Mentoring was an additional strategy used for this QI project and one that NPD practitioners may consider incorporating when facilitating a change in practice. Findings from this QI project suggest having access to a resource person following education allowed for the reinforcement of knowledge. It is plausible that NICU RNs become empowered to integrate FCC into their daily practices by applying knowledge gained in a supportive learning environment. The cyclical pattern of reflecting on professional practice and implementing new knowledge learned in a supportive environment led to retention and a sustainable change in professional practice.
A limitation of this QI project was the time constraint. The implementation timeline of 8 weeks did not afford the opportunity to assess knowledge retention later than 4 weeks postintervention. Also, a longer time frame would have provided the opportunity to compare Press Ganey scores to assess the effectiveness of FCC practices on parents' perception of discharge readiness.

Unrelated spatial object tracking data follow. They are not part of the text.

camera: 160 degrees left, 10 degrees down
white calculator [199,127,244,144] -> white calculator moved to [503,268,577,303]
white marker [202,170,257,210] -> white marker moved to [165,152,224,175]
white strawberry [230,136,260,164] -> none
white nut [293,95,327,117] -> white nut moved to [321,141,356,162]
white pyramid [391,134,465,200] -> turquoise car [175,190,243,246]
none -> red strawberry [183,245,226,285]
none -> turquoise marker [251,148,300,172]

Family-centered discharge preparation improves parental confidence through bonding and hands-on skills acquisition, which empowers parents to transition to home successfully. Findings from this QI project reflect that education and mentoring supported NICU RNs’ knowledge gain and retention in FCC practices. Having a supportive environment to apply knowledge gained may empower NICU RNs to reflect on professional practice and make sustainable changes in practices. Armed with the knowledge and understanding of FCC principles, NICU RNs are in a prime position to promote parental perception of discharge readiness.